Oftentimes, during marriage, parents make financial plans for their children’s future, particularly their educational future. Considering the rising costs of higher education, many parents believe this to be an essential part of their financial plan during their marriage. The question, however, is what happens to these types of accounts when two parents decide to divorce?
There are many types of custodial accounts or college savings accounts. Two of the most common such accounts that we often address in divorce are a 529 Plan and a Uniform Transfers to Minors Act (“UTMA”) account. A UTMA account is a savings account that an adult controls for the benefit of a minor, but the account is ultimately transferred to the child when the child becomes an adult. Funds accumulated in a UTMA account can be withdrawn at any time so long as they are being used “for the benefit of the child.”
A 529 Plan is similar, except that the funds accumulated in the account are owned by the parent or custodian and must be used specifically for a child’s qualified education expenses, such as tuition and fees and room and board. As the parent controls the funds in the account, use for any other purpose may result in penalties and tax consequences. While there are many other features of these accounts, it is best to speak with a financial professional to ascertain the pros and cons of each. Specifically, each account has different tax advantages and consequences.
For purposes of divorce, college savings accounts, such as 529 Plans, may be subject to property division. Pursuant to Section 20-107.3 of the Code of Virginia, any asset earned or acquired during the marriage by either spouse is presumed to be marital property subject to equitable distribution. Oftentimes, a college savings account falls under this categorization because the parties created and contributed to the account during their marriage. In addition, some Virginia courts have held that because the 529 Plan can be revoked (albeit not without penalty or negative tax consequences), a 529 Plan is similar to a savings account that would otherwise be subject to equitable distribution. Further, because a Virginia court is unable to distribute property in a divorce to a non-party, which in this case would be the parties’ child or children, the court cannot order that the 529 Plan or the funds held in such an account be given to the parties’ child or children.

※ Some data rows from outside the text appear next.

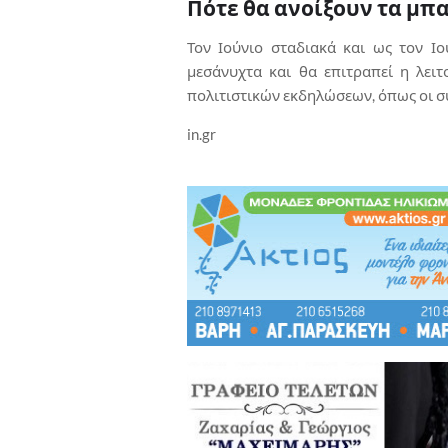
Πότε θα ανοίξουν τα μπ
Τον Ιούνιο σταδιακά και ως τον Ιο
μεσάνυχτα και θα επιτραπεί η λει
πολιτιστικών εκδηλώσεων, όπως οι σ
in.gr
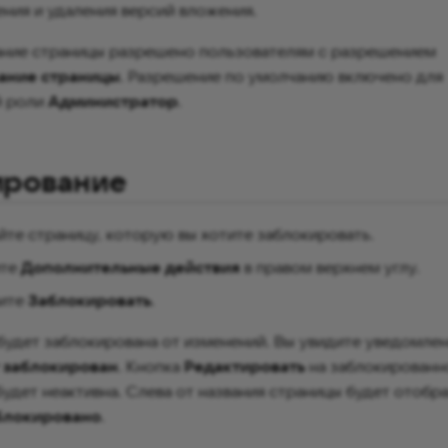
ния и удаления версий вложения.
ние страницы разрешено пользователям с разрешением
ание страницы
. Разрешение по умолчанию включено для
й роли
Администратор
.
ирование
те страницу, которую вы хотите заблокировать.
ите
Дополнительные действия
в правом верхнем углу.
ите
Заблокировать
.
будет заблокирована от изменений. Вы увидите уведомле
 заблокирован
. Кнопка
Редактировать
на заблокированн
будет неактивна. Слева от названия страницы будет отобр
блокировано
.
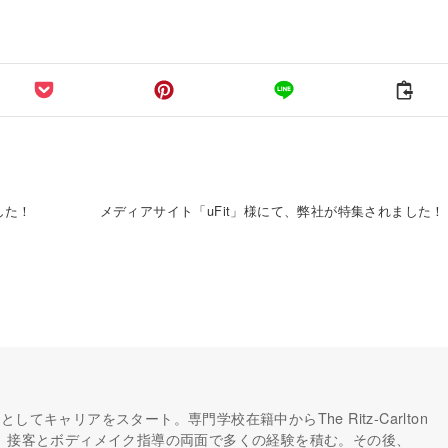
した！
メディアサイト「uFit」様にて、弊社が特集されました！
してキャリアをスタート。専門学校在籍中からThe Ritz-Carlton
し、接客とボディメイク指導の両面で多くの経験を積む。その後、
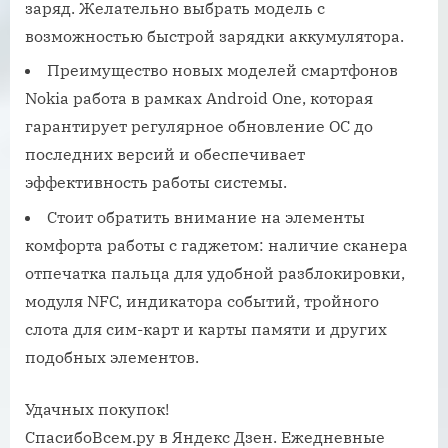
заряд. Желательно выбрать модель с
возможностью быстрой зарядки аккумулятора.
Преимущество новых моделей смартфонов
Nokia работа в рамках Android One, которая
гарантирует регулярное обновление ОС до
последних версий и обеспечивает
эффективность работы системы.
Стоит обратить внимание на элементы
комфорта работы с гаджетом: наличие сканера
отпечатка пальца для удобной разблокировки,
модуля NFC, индикатора событий, тройного
слота для сим-карт и карты памяти и других
подобных элементов.
Удачных покупок!
СпасибоВсем.ру в Яндекс Дзен. Ежедневные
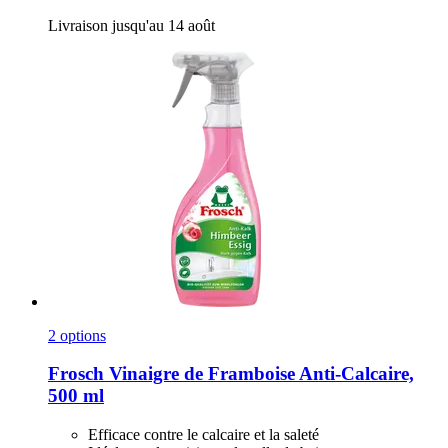
Livraison jusqu'au 14 août
2 options
Frosch
Vinaigre de Framboise Anti-​Calcaire,
500 ml
Efficace contre le calcaire et la saleté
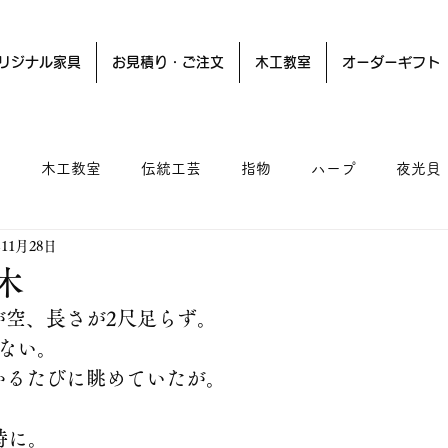
リジナル家具
お見積り・ご注文
木工教室
オーダーギフト
ー
木工教室
伝統工芸
指物
ハープ
夜光貝
年11月28日
木
が空、長さが2尺足らず。
ない。
かるたびに眺めていたが。
時に。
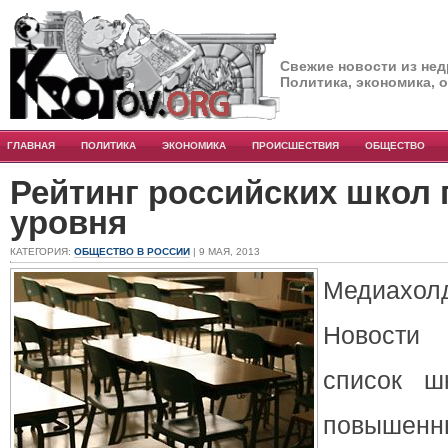
Свежие новости из нед
Политика, экономика, 
ГЛАВНАЯ
ПОЛИТИКА
ЭКОНОМИКА
ПРОИСШЕСТВИЯ
ОБЩЕСТВО
Рейтинг российских школ
уровня
КАТЕГОРИЯ:
ОБЩЕСТВО В РОССИИ
| 9 МАЯ, 2013
Медиах
Новости
список ш
повыше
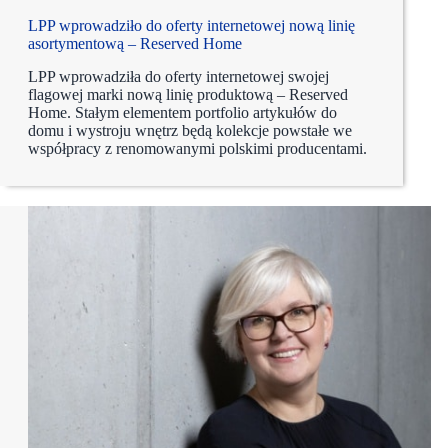
LPP wprowadziło do oferty internetowej nową linię
asortymentową – Reserved Home
LPP wprowadziła do oferty internetowej swojej
flagowej marki nową linię produktową – Reserved
Home. Stałym elementem portfolio artykułów do
domu i wystroju wnętrz będą kolekcje powstałe we
współpracy z renomowanymi polskimi producentami.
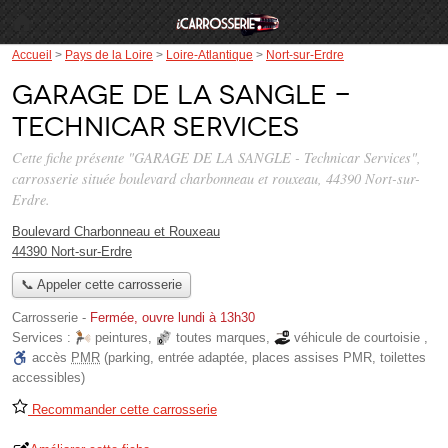
Accueil
>
Pays de la Loire
>
Loire-Atlantique
>
Nort-sur-Erdre
GARAGE DE LA SANGLE -
Technicar Services
Cette fiche présente "GARAGE DE LA SANGLE - Technicar Services",
carrosserie située
boulevard charbonneau et rouxeau
, 44390 Nort-sur-
Erdre.
Boulevard Charbonneau et Rouxeau
44390 Nort-sur-Erdre
📞 Appeler cette carrosserie
Carrosserie
-
Fermée, ouvre lundi à 13h30
Services :
peintures
,
toutes marques
,
véhicule de courtoisie
,
accès
PMR
(parking, entrée adaptée, places assises PMR, toilettes
accessibles)
Recommander cette carrosserie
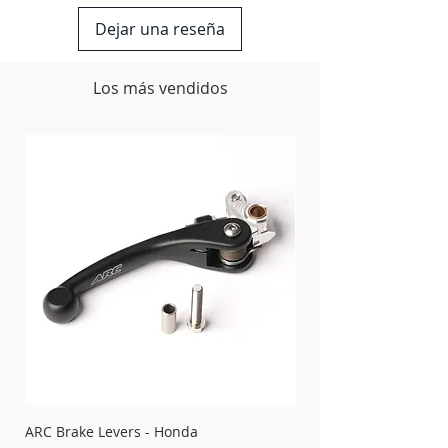
Dejar una reseña
Los más vendidos
ARC Brake Levers - Honda
Palancas de embrague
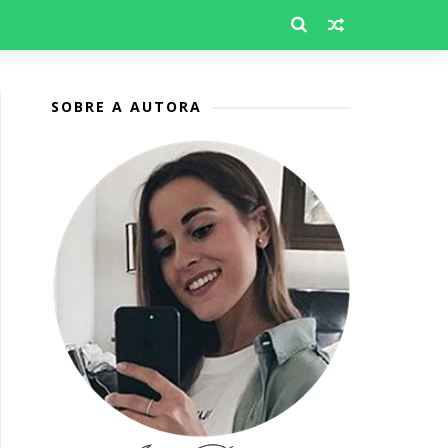
SOBRE A AUTORA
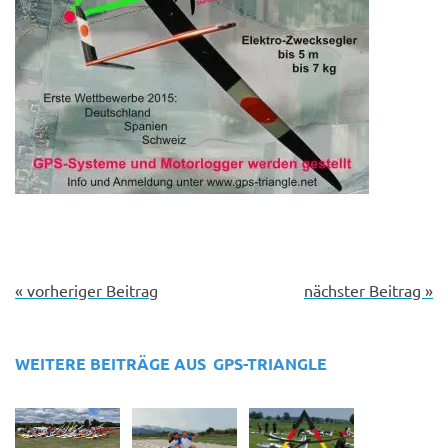
« vorheriger Beitrag
nächster Beitrag »
WEITERE BEITRÄGE AUS
GPS-TRIANGLE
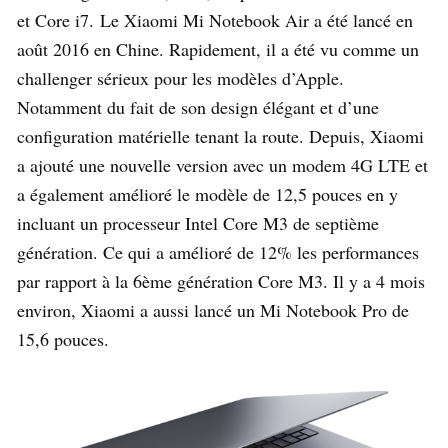
et Core i7. Le Xiaomi Mi Notebook Air a été lancé en
août 2016 en Chine. Rapidement, il a été vu comme un
challenger sérieux pour les modèles d’Apple.
Notamment du fait de son design élégant et d’une
configuration matérielle tenant la route. Depuis, Xiaomi
a ajouté une nouvelle version avec un modem 4G LTE et
a également amélioré le modèle de 12,5 pouces en y
incluant un processeur Intel Core M3 de septième
génération. Ce qui a amélioré de 12% les performances
par rapport à la 6ème génération Core M3. Il y a 4 mois
environ, Xiaomi a aussi lancé un Mi Notebook Pro de
15,6 pouces.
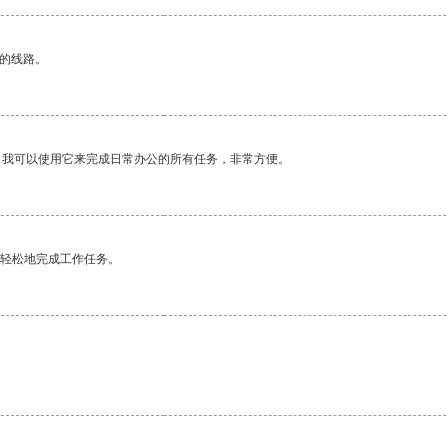
区的线路。
。我可以使用它来完成日常办公的所有任务，非常方便。
更轻松地完成工作任务。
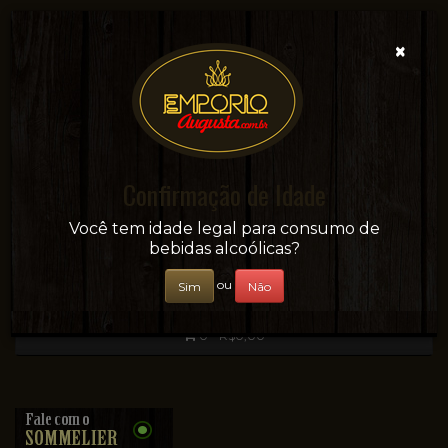
×
Confirmação de Idade
Sua conveniência e adega on-line!
Você tem idade legal para consumo de
bebidas alcoólicas?
ou
Sim
Não
0 - R$0,00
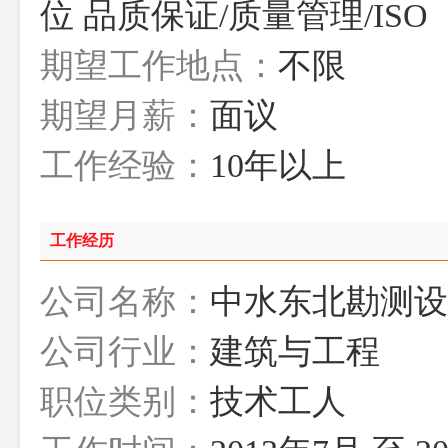
位 品质保证/质量管理/ISO
期望工作地点：
不限
期望月薪：
面议
工作经验：
10年以上
工作经历
公司名称：
中水东北勘测设
公司行业：
建筑与工程
职位类别：
技术工人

This is somewhat perplexing to many clients, who view the funds accumulated in a 529 Plan as money that belongs to the children. In that case, the parties may reach a settlement that directs that one parent remain the custodian of a child’s 529 Plan and that the parties agree that the funds will not be withdrawn for any purpose other than for the child’s qualified education expenses. The parties may also add terms in any such agreement about any continuing periodic contributions to the 529 Plan, an age cap at which the funds must be used for the child’s education expenses, and what will happen with excess funds held in a 529 Plan, or agree to exchange statements for a child’s 529 Plan on a regular basis so both parents, even after divorce, are kept informed.
UTMA accounts, on the other hand, may not be subject to division in a Virginia divorce. Because the funds held in a UTMA account are gifted to the child and are the property of the child for which the account is held, the funds are not part of the marital estate. As such, the funds held in a UTMA account may be sheltered from equitable distribution in a divorce.
That being said, everyone’s financial circumstances are different, and there are many options for addressing 529 Plans and UTMA accounts in a divorce. So, it is important to discuss your particular case with an experienced family law attorney who can explain all options to you.